L’organisme de répression des fraudes publie les résultats de son enquête sur la qualité des compléments alimentaires. Près d’un tiers des établissements contrôlés présentait une anomalie. Des sanctions ont été prononcées.
Emploi d’allégations thérapeutiques interdites, emploi d’allégations non justifiées, problèmes de composition… La direction générale de la concurrence, de la consommation et de la répression des fraudes (DGCCRF) publie les résultats de son enquête menée en 2023 sur les compléments alimentaires disponibles sur le marché. Sur un panel de 270 établissements contrôlés – laboratoires de fabrication, parapharmacies, salles de sport, sites Internet et commerces de détail – une anomalie a été constatée dans un tiers des cas. Des mentions d’étiquetage à rectifier, des allégations interdites ou fausses et des écarts plus ou moins importants entre les dosages annoncés et les dosages réels ont été recensés. 37 % des produits destinés aux adultes présentaient une anomalie, et 20 % de ceux destinés aux enfants.
Dans le registre des pratiques commerciales trompeuses, la présence d’allégations thérapeutiques interdites, telles que « La vitamine C reconnue depuis tout temps pour son effet anticancer » ou « Traitement de l’anémie », a été relevée.
De plus, certains manquements concernant les allégations nutritionnelles et de santé ont été notifiés.
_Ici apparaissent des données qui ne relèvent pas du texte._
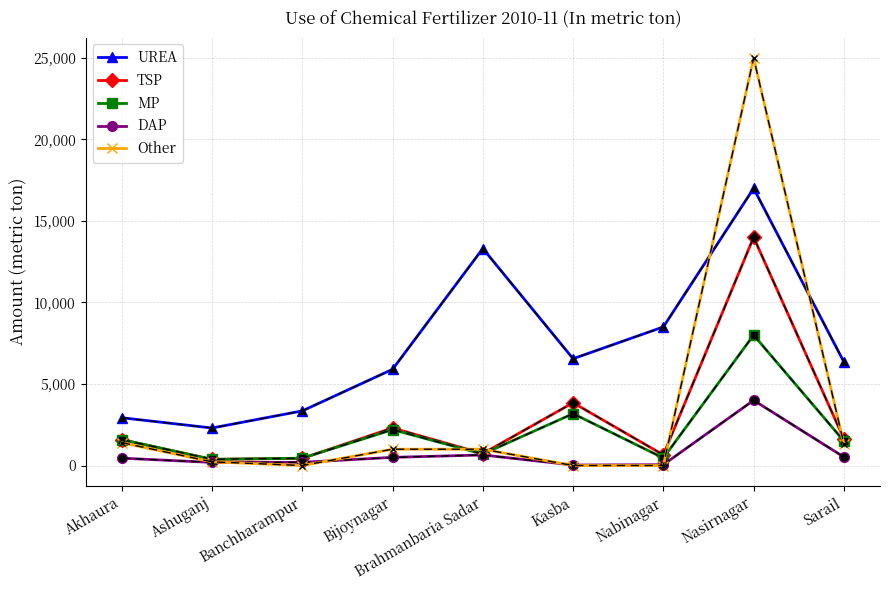

True or false: MP has more than 2 interior local peaks.

True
Sur les produits anti-gueule de bois, les enquêteurs ont relevé des allégations relatives à la réduction des effets de l’alcool ou mentionnant l’aide du complément alimentaire dans l’atténuation des conséquences d’une consommation d’alcool, qu’il s’agisse de réduire les effets d’une consommation ponctuelle excessive ou de soutenir un sevrage alcoolique. D’autres allégations faisaient référence à des recommandations de médecins ou de professionnels de santé, en vantant par exemple les effets du ginseng présentés comme une affirmation de « M. X, docteur en pharmacie ».
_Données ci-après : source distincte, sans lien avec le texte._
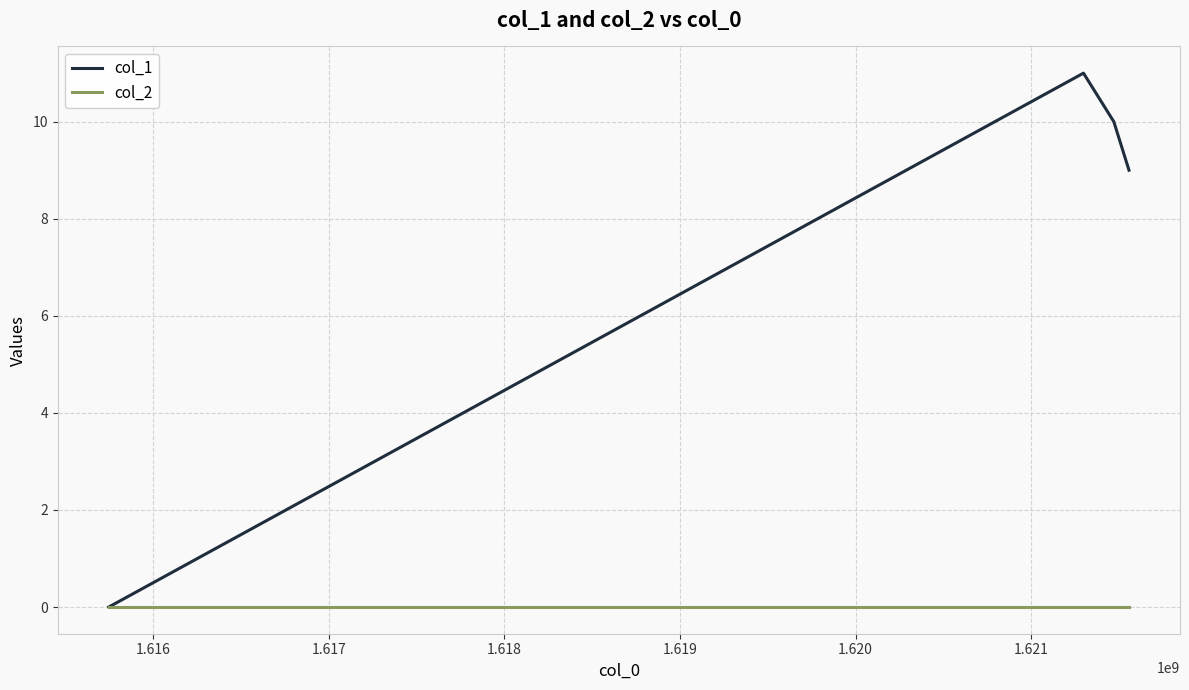

Which series has the largest total across all categories?

col_1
L’enquête a aussi donné lieu au contrôle de la composition des compléments alimentaires. En ce qui concerne les compléments à base de levure de riz rouge, les enquêteurs ont constaté une teneur trop élevée en monacoline K (qui ne doit pas dépasser ni atteindre 3 mg/jour depuis 2022) pour l’un des produits testés. Ce complément a fait l’objet d’une procédure de retrait/rappel. Par ailleurs, 45 produits pour enfants ont été analysés en laboratoire. Parmi eux, 27 se sont avérés non conformes, parmi lesquels 41 % présentaient un déficit en vitamines et 27 % un excès. Les vitamines A, C, D et E étaient les plus concernées. Une attention particulière a été accordée aux compléments alimentaires contenant de la vitamine D en raison de plusieurs cas de nutrivigilance signalés par l’Agence nationale de sécurité sanitaire de l’alimentation, de l’environnement et du travail (ANSES). Au total, 23 % de ces produits analysés présentaient une teneur non conforme en vitamine D, mais il n’a pas été constaté de dépassement de limites de sécurité.
Enfin, « eu égard au fort taux d’anomalies constaté, cette enquête a donné lieu à des suites de type correctives et répressives », indique l’organisme de répression des fraudes. Ce sont donc 71 injonctions, 25 procès-verbaux pénaux et 5 procès-verbaux administratifs qui ont été émis contre différents acteurs du marché des compléments alimentaires.